The objective of this project is to develop, train and test a CNN-RNN model for automatically generating captions from a given image as shown in the example image below.
The Microsoft Common Objects in COntext (MS COCO) dataset is a large-scale dataset commonly used to train and benchmark object detection, segmentation, and captioning algorithms. This dataset of image-caption pairs (obtained using the COCO API) is used in this project to train the CNN-RNN model to automatically generate captions from images.
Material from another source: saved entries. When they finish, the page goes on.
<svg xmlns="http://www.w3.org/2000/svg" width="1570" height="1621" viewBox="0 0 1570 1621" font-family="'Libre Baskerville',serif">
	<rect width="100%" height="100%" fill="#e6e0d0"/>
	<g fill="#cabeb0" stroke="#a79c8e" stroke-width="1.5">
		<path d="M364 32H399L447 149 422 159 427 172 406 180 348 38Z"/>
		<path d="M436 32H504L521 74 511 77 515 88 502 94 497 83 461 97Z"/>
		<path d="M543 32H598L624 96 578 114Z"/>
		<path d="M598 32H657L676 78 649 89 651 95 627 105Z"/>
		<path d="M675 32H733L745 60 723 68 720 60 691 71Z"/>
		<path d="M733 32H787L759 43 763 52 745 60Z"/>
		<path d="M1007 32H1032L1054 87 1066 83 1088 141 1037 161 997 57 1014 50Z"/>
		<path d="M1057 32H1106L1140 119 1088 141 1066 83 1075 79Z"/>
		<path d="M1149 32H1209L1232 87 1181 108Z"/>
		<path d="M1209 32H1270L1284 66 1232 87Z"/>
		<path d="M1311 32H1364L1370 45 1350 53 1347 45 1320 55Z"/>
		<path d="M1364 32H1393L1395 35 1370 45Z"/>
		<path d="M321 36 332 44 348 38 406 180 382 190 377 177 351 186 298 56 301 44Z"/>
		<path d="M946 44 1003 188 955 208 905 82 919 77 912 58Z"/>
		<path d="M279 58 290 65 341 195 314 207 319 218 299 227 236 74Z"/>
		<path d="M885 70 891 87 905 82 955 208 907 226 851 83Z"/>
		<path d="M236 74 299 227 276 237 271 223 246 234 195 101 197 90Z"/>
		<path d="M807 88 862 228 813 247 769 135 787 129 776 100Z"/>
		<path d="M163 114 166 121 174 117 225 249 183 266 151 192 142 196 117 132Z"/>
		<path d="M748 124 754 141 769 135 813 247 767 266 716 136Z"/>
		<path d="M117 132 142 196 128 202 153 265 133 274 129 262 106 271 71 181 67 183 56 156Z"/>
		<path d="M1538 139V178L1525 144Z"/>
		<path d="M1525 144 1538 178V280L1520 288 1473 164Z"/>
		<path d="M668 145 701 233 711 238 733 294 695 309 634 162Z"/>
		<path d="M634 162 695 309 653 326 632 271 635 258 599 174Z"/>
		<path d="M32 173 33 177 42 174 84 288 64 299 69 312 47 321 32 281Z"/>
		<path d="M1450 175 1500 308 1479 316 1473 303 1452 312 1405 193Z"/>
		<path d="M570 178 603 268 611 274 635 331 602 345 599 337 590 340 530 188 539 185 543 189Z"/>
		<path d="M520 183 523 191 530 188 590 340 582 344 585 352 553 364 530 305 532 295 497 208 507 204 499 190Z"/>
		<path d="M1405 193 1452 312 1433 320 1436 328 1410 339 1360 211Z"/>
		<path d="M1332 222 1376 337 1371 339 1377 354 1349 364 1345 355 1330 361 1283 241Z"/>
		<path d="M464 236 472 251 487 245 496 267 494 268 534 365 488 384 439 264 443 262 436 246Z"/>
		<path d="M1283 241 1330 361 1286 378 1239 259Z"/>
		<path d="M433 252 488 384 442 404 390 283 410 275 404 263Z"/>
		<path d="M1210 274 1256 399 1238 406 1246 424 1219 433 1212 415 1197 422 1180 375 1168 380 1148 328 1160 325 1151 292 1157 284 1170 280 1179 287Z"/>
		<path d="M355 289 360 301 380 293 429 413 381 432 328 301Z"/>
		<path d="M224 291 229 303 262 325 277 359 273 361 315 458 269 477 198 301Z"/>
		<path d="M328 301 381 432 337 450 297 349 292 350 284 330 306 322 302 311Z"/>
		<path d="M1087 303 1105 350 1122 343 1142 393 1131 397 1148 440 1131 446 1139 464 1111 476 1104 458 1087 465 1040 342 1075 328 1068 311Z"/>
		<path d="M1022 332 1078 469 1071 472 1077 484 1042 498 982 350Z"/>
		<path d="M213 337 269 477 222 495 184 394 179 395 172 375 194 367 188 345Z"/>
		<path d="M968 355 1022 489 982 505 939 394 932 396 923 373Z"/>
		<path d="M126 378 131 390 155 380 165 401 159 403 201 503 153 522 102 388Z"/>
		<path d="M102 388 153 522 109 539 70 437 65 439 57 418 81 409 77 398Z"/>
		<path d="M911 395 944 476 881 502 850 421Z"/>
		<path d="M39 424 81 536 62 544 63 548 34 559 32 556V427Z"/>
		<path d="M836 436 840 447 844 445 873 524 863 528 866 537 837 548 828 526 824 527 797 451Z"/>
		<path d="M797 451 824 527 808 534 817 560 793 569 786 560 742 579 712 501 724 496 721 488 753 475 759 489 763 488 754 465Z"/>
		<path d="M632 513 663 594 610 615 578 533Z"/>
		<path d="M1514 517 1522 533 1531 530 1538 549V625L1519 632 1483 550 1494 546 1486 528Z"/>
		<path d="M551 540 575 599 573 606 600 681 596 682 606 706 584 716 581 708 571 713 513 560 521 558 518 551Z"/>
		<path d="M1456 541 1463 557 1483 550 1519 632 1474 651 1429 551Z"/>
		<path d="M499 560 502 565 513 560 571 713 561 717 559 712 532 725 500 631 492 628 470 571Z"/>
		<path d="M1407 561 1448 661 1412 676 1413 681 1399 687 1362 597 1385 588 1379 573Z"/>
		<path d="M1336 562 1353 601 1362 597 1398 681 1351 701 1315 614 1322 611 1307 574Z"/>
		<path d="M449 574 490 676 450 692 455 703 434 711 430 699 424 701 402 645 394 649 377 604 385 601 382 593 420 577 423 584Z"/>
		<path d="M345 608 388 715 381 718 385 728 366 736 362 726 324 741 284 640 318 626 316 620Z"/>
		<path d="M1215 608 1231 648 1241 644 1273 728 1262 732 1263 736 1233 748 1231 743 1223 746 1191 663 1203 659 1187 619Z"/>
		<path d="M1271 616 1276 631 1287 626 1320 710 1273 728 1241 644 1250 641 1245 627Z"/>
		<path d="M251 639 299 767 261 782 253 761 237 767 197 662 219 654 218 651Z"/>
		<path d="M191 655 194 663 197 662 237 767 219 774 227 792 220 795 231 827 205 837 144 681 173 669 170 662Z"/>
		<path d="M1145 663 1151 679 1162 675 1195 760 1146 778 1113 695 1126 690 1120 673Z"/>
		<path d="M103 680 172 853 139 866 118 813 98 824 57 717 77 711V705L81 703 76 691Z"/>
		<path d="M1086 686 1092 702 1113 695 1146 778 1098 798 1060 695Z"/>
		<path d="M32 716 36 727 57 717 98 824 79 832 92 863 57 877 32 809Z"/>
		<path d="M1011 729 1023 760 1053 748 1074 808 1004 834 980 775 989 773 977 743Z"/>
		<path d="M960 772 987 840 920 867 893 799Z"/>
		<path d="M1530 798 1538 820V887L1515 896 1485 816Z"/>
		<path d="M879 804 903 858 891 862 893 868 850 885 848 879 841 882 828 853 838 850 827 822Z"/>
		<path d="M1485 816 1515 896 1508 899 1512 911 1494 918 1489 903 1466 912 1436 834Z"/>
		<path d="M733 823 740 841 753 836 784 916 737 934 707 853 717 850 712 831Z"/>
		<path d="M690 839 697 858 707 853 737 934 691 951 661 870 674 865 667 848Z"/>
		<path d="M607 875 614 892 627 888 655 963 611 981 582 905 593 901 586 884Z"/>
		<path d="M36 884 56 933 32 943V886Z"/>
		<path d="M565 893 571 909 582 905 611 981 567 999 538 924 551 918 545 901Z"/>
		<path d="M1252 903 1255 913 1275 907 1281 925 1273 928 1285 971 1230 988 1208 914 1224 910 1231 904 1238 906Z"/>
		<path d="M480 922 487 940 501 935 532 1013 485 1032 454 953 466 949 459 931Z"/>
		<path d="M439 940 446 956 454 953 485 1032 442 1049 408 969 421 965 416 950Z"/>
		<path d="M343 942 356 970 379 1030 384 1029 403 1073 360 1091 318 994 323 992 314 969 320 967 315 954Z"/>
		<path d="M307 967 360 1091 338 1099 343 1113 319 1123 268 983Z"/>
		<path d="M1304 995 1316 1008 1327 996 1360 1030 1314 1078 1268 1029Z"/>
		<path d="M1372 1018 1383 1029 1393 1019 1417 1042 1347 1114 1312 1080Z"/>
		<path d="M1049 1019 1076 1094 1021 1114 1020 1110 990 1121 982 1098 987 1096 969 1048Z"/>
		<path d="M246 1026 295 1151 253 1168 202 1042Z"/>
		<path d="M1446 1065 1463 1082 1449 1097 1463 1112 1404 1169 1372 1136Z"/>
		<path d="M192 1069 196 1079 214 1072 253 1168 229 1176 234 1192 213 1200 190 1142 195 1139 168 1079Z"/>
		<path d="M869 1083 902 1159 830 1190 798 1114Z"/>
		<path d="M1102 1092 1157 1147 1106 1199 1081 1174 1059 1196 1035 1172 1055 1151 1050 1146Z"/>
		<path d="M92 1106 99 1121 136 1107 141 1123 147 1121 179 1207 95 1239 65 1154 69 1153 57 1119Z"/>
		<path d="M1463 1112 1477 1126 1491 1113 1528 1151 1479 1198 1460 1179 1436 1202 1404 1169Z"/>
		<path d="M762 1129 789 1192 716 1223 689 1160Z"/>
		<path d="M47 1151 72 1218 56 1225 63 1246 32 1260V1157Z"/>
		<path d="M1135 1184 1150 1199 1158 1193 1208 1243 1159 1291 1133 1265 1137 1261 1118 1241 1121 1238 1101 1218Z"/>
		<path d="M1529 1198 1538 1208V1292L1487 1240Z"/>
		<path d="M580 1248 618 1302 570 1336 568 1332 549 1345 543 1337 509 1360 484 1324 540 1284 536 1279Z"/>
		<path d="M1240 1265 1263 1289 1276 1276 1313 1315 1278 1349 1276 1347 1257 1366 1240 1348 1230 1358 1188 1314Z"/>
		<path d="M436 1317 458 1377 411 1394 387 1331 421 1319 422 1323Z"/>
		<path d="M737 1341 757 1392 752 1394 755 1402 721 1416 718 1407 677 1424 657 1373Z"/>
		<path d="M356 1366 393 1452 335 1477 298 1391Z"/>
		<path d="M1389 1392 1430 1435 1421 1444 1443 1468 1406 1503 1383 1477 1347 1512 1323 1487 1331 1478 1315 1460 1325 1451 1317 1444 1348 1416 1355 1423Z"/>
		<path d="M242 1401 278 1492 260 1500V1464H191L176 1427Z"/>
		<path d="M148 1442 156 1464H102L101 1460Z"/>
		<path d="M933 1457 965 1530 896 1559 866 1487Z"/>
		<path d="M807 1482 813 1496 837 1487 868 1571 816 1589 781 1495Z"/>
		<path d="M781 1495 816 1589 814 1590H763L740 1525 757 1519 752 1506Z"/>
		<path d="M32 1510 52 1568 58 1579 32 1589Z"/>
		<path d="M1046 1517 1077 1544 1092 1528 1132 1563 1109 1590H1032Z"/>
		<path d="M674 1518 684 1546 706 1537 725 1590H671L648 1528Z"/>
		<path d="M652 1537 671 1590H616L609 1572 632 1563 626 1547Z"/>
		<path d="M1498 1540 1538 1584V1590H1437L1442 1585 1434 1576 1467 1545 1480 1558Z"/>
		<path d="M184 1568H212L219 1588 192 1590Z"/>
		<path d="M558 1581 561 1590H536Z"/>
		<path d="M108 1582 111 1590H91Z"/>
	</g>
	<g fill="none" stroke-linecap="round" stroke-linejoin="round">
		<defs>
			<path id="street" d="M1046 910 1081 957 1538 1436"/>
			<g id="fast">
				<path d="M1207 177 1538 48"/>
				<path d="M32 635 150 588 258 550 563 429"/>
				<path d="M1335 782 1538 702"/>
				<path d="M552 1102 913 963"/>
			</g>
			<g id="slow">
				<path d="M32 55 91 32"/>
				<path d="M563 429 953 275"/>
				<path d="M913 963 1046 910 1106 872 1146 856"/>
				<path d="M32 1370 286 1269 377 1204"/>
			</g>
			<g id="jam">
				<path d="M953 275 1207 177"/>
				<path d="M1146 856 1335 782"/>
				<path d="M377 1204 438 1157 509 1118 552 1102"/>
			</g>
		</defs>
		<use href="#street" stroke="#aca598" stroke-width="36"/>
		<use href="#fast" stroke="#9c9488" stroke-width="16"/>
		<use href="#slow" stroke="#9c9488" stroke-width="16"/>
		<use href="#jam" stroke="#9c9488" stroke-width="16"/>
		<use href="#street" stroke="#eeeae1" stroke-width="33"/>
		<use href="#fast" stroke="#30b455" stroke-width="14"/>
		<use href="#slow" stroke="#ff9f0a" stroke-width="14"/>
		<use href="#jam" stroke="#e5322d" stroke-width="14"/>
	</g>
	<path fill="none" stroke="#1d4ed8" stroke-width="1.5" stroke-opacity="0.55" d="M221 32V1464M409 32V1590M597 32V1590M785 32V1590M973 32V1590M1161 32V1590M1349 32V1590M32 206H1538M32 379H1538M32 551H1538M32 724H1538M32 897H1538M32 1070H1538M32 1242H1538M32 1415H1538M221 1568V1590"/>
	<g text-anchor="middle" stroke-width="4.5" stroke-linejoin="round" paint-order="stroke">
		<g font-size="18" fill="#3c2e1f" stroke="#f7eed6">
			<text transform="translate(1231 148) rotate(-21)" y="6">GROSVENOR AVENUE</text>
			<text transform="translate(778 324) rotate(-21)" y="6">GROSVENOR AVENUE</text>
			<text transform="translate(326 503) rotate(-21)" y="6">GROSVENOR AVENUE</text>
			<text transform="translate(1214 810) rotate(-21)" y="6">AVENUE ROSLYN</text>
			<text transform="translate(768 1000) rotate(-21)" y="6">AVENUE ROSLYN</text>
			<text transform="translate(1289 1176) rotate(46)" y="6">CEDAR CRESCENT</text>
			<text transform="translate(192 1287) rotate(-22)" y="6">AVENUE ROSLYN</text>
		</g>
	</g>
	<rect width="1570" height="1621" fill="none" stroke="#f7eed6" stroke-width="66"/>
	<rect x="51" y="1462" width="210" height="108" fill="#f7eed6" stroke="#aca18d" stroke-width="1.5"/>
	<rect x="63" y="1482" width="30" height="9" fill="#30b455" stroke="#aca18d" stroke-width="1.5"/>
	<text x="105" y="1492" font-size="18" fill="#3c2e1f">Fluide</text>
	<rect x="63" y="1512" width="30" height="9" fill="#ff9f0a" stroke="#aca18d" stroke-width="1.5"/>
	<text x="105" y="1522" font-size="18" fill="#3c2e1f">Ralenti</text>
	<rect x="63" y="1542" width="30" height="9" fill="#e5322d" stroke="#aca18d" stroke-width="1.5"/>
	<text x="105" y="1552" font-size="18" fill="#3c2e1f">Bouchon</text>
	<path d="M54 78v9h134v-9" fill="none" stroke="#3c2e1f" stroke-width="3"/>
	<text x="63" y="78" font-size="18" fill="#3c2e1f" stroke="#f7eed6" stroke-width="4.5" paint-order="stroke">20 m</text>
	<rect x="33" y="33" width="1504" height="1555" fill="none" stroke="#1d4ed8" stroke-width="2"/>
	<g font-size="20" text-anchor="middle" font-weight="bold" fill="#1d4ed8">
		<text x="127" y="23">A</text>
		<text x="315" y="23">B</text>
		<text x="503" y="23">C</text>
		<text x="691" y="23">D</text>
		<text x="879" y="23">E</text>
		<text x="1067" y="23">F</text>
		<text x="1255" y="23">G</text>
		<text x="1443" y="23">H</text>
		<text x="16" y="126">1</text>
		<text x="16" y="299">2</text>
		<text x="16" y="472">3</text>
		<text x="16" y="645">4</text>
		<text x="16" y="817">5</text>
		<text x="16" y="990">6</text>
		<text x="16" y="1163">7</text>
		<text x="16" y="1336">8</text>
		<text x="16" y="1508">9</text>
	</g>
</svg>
The Encoder uses the pre-trained ResNet-50 architecture (with the final fully-connected layer removed) to extract features from a batch of pre-processed images. The output is then flattened to a vector, before being passed through a Linear layer to transform the feature vector to have the same size as the word embedding.
The Decoder is made of an embedding layer that stores word embedding of input feature vectors and captions, an LSTM layer and a fully-connected layer in the output that generates appropriate output key.
The complete model combines the pretrained ResNet50 EncoderCNN model and LSTM DecoderRNN to automatically generate image captions.
The project is broken up into a few main parts in four Python notebooks:
Notebook 0 : Dataset - Explore the MS COCO dataset using the COCO API
Notebook 1 : Preliminaries - Explore the DataLoader, Obtain Batches, Experiment with the CNN Encoder and Implement the RNN Decoder
Notebook 2 : Training - Setup Training Process, Define & Tune Hyperparameters, Save Trained Models
Notebook 3 : Inference - Get Data Loader for Test Dataset, Define Decoder Sampler, Use trained model to generate captions for images in the test dataset.
The picture above samples some images in the test dataset and the corresponding (relatively accurate) predicted captions.
The picture above samples some images in the test dataset and the corresponding (relatively inaccurate) predicted captions.
Notebook Documentation, Images and Starter Code are part of project files provided by Udacity in the Computer Vision Nanodegree.